# Start of Data shown

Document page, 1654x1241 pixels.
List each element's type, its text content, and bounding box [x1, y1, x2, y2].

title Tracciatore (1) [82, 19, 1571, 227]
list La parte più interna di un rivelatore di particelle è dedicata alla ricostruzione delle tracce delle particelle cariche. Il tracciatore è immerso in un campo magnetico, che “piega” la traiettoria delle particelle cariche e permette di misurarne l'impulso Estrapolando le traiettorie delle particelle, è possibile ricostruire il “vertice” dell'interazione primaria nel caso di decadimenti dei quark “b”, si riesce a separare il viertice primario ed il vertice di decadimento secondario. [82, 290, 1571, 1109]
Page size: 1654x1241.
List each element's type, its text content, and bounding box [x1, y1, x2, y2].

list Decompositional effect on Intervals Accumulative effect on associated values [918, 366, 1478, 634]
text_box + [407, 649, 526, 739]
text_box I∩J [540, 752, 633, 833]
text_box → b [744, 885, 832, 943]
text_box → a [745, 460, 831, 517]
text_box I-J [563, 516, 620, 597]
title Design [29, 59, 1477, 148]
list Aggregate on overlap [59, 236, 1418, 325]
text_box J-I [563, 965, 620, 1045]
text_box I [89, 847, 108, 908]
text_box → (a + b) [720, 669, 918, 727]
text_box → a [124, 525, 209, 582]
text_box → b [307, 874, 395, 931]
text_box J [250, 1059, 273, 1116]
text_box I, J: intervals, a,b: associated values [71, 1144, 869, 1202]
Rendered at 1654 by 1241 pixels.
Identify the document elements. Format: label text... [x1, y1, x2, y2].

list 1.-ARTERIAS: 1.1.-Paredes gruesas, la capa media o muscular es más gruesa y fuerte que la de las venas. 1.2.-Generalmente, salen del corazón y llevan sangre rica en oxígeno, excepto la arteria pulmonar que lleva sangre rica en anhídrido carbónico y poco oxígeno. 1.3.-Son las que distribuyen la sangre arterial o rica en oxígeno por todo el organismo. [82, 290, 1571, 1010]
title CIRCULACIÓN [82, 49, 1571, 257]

# End of Data shown

**Work to do**
Quote everything from the line containing "Page size: 1654x1241." down to the line containing "text_box J-I [563, 965, 620, 1045]", both ends included, with no changes.

**Response to the exercise**
Page size: 1654x1241.
List each element's type, its text content, and bounding box [x1, y1, x2, y2].

list Decompositional effect on Intervals Accumulative effect on associated values [918, 366, 1478, 634]
text_box + [407, 649, 526, 739]
text_box I∩J [540, 752, 633, 833]
text_box → b [744, 885, 832, 943]
text_box → a [745, 460, 831, 517]
text_box I-J [563, 516, 620, 597]
title Design [29, 59, 1477, 148]
list Aggregate on overlap [59, 236, 1418, 325]
text_box J-I [563, 965, 620, 1045]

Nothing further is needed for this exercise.